The mission and purpose of this Base are not as clean and honorable as the Base’s public relations department would lead us to believe.  This Base is responsible for testing the delivery system for the most hideous and immoral weapon of mass destruction ever designed by humankind.  This Base is responsible for launching the satellites which make operational the drones our country uses to assassinate foes and innocent civilians alike in countries around the globe with no declaration of war or judicial oversight or accountability.   This Base is responsible for the continued irradiation of the Marshal Islands as every I.C.B.M. launched from this Base carries in its warhead depleted uranium which it deposits in the lagoon and on the islands of Kwajalein Atoll.  As if years of above-ground nuclear testing which irradiated the islands and people of the Marshal Islands were not enough.

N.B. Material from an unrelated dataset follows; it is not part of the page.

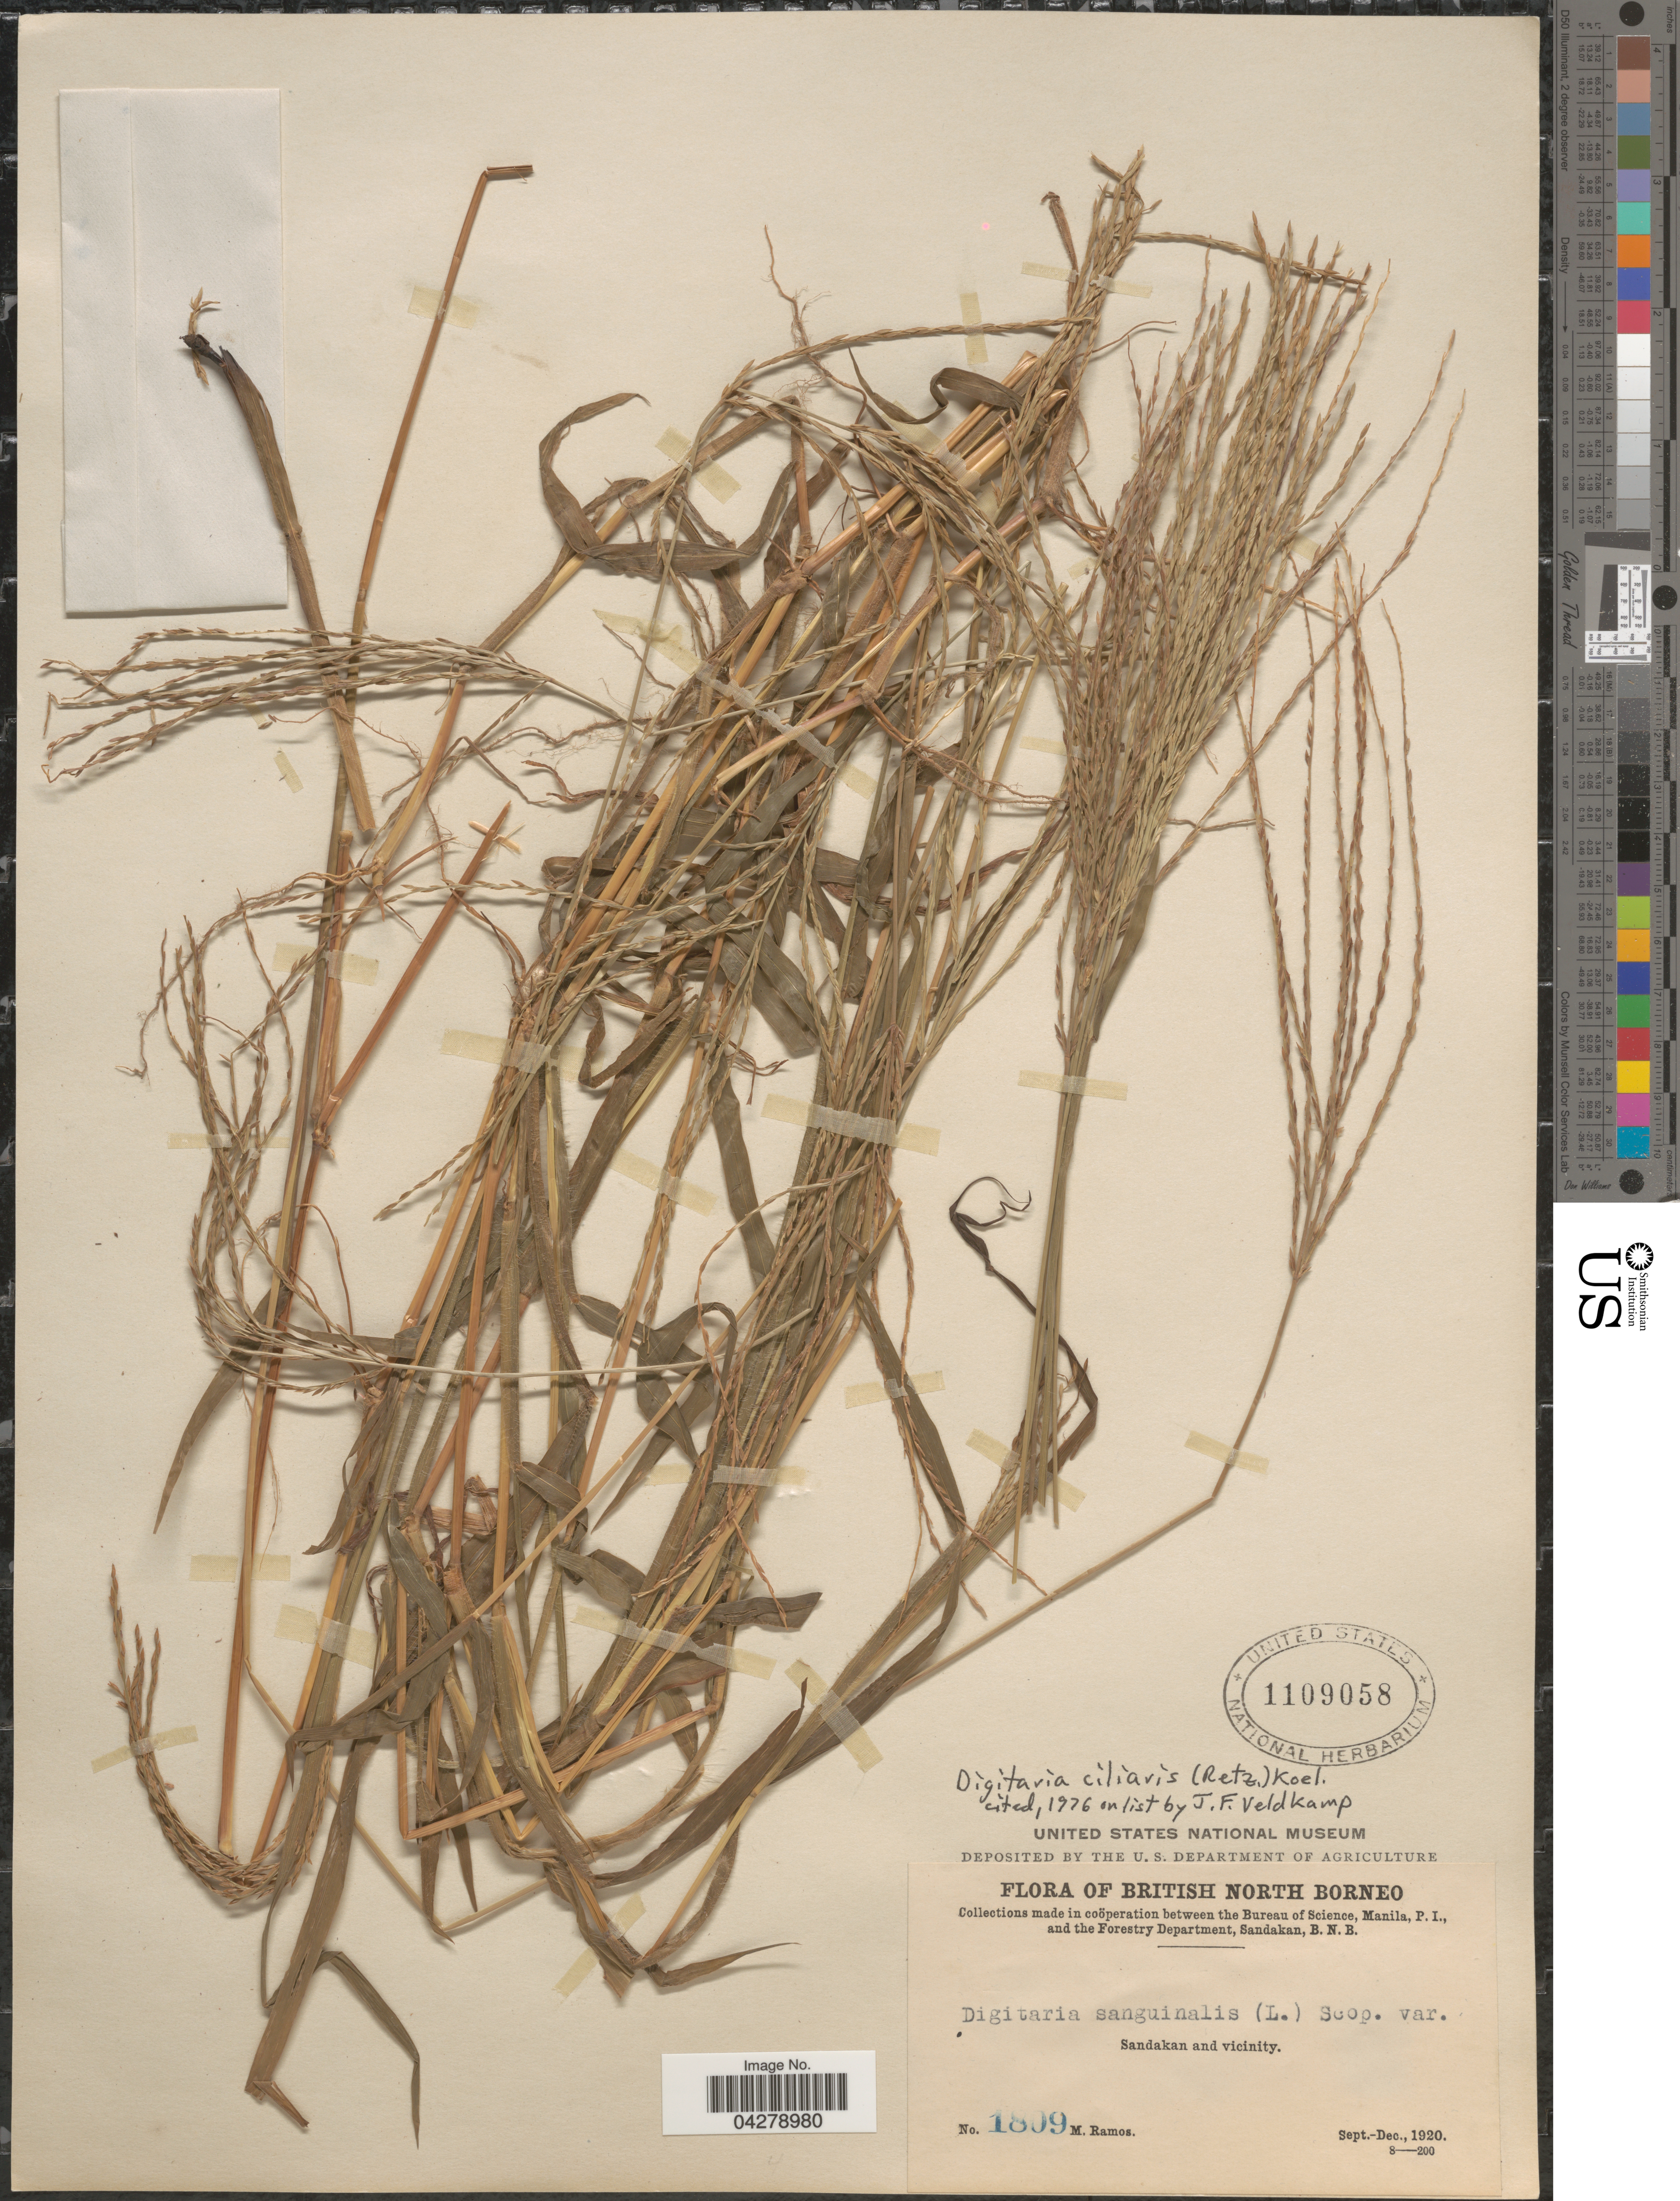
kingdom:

As citizens of the most powerful nation on earth, we have an obligation to hold our government to the basic human standards of decency and respect for our global family.  When our government is guilty of crimes against humanity, it is our obligation to take them to task.

But what happens when the government which is carrying out those crimes begins to whittle away at its citizens’ right to dissent?  Prior to one week ago today, any concerned citizen could legally stand along this public highway outside the fortified gate of this Base and peacefully proclaim that the mission here is dishonorable.  However one week ago today, the Supreme Court ceded authority to the commander of this Base to exclude, for any reason, at any time, at his or her discretion any private citizen from this public highway… Highway 1… the Pacific Coast Highway.  No Circuit Court or even the United States Supreme Court has ever interpreted any statute, let alone a trespassing statute, to allow such unbridled power to be left in the hands of a Military commander over private citizens.  This ruling is dangerous for our freedom of speech, it is dangerous for our obligation to hold our government accountable, and it is another step in the erosion of the constitutionally guaranteed rights which were put in place to secure our liberty.

From the loss of our privacy to the NSA, to the loss of our government to corporate interests, to the loss of free speech to the military we are slowly and willingly giving up our freedoms.  And even those who are sworn to protect those freedoms and who are fond of saying that we are free because of their sacrifice are now complicit in that loss.  It is time to wake up and act like a Democracy before it slips away from us.